Inciedentally, we can test whether the variances are the same.
var.test(Weight ~ Tobacco, data = babies)
##
## F test to compare two variances
##
## data: Weight by Tobacco
## F = 0.84538, num df = 897, denom df = 110, p-value = 0.2158
## alternative hypothesis: true ratio of variances is not equal to 1
## 95 percent confidence interval:
## 0.628280 1.102546
## sample estimates:
## ratio of variances
## 0.8453818
p-value indicates that we cannot reject the hypothesis that variances are the same.
Do men and women differ in their beliefs about an afterlife? In the 2002 General Social Survey (see case study in Section 1.7 of Chihara-Hestenberg book), participants were asked this question, and of the 684 women who responded, 550 said yes (80.40%), compared to 425 of the 563 men (75.49%).
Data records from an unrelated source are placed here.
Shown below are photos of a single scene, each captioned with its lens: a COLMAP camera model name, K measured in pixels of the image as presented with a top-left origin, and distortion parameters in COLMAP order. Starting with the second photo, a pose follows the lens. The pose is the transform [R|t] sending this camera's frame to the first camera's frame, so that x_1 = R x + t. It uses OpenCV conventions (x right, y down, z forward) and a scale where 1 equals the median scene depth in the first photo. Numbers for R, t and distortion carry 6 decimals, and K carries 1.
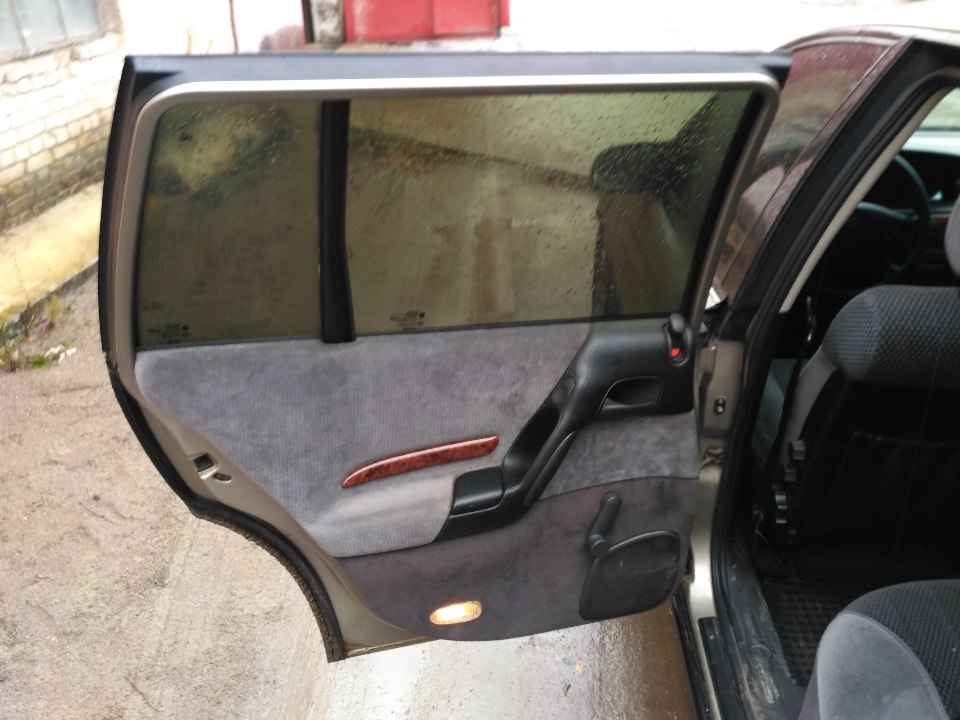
lens RADIAL K [[859.7, 0, 481.1], [0, 859.7, 358.0], [0, 0, 1]] dist [0.105540, -0.209970]
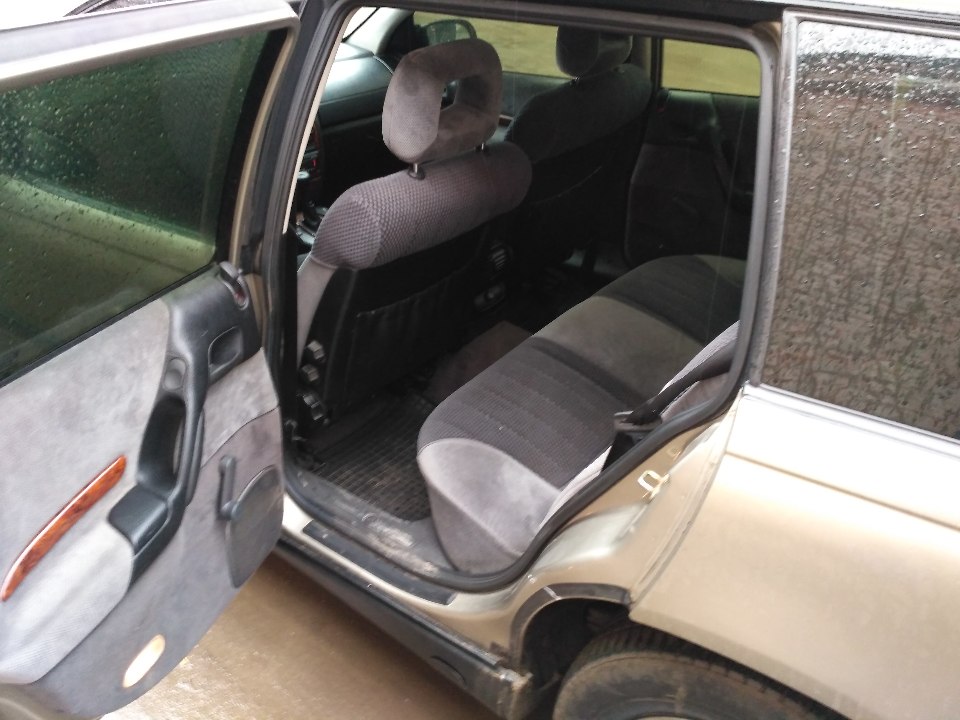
lens RADIAL K [[859.7, 0, 481.6], [0, 859.7, 362.1], [0, 0, 1]] dist [0.105540, -0.209970]
pose [[0.546807, -0.393494, 0.739030, -0.389707], [0.339052, 0.911133, 0.234265, -0.077171], [-0.765536, 0.122472, 0.631629, 0.143019]]
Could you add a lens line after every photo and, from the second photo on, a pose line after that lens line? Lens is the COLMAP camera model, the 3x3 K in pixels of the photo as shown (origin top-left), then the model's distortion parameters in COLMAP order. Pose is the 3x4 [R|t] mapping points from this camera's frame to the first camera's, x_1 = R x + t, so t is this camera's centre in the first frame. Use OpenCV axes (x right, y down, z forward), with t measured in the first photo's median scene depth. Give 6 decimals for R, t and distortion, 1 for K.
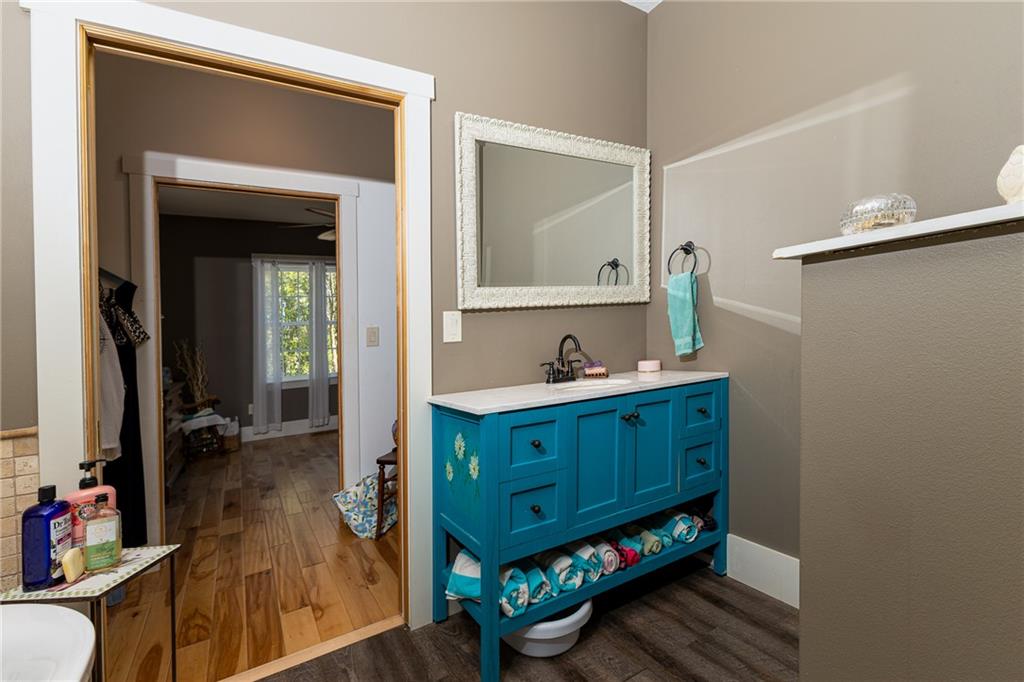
lens RADIAL K [[471.4, 0, 517.0], [0, 471.4, 357.7], [0, 0, 1]] dist [-0.001597, -0.000504]
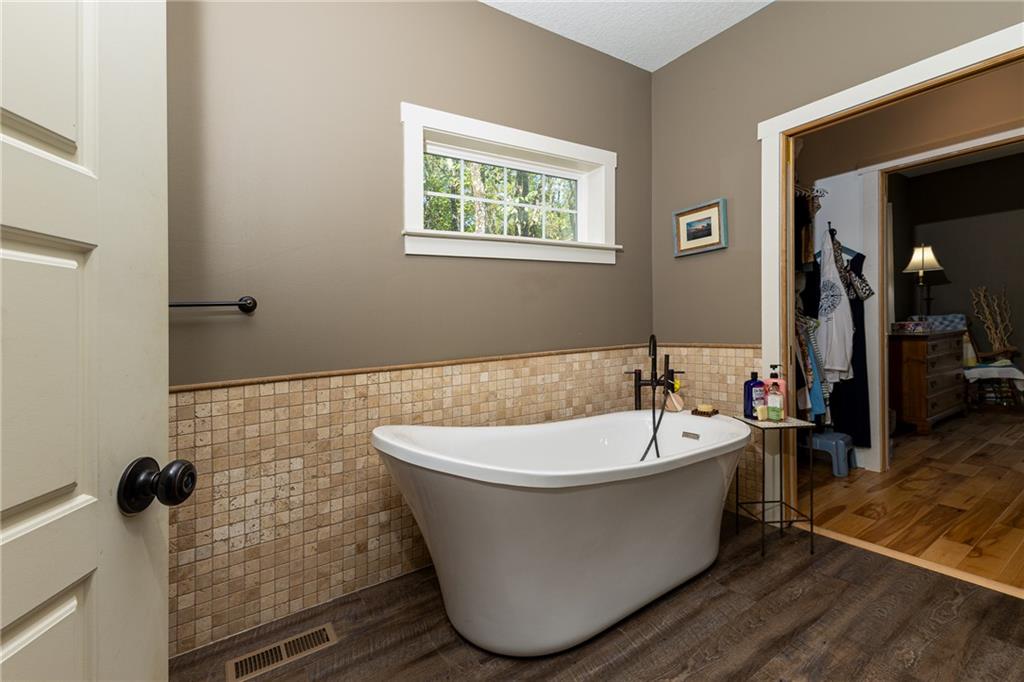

prop.test(c(550, 425), c(684, 563), correct = TRUE) #this is done with continuity correction (default behavior)
##
## 2-sample test for equality of proportions with continuity correction
##
## data: c(550, 425) out of c(684, 563)
## X-squared = 4.101, df = 1, p-value = 0.04286
## alternative hypothesis: two.sided
## 95 percent confidence interval:
## 0.001251812 0.097166228
## sample estimates:
## prop 1 prop 2
## 0.8040936 0.7548845
According to the p-value, we can reject the null hypothesis at \(5\%\) significance level but not at \(1\%\) level. Some supportive evidence exists but it is not very strong.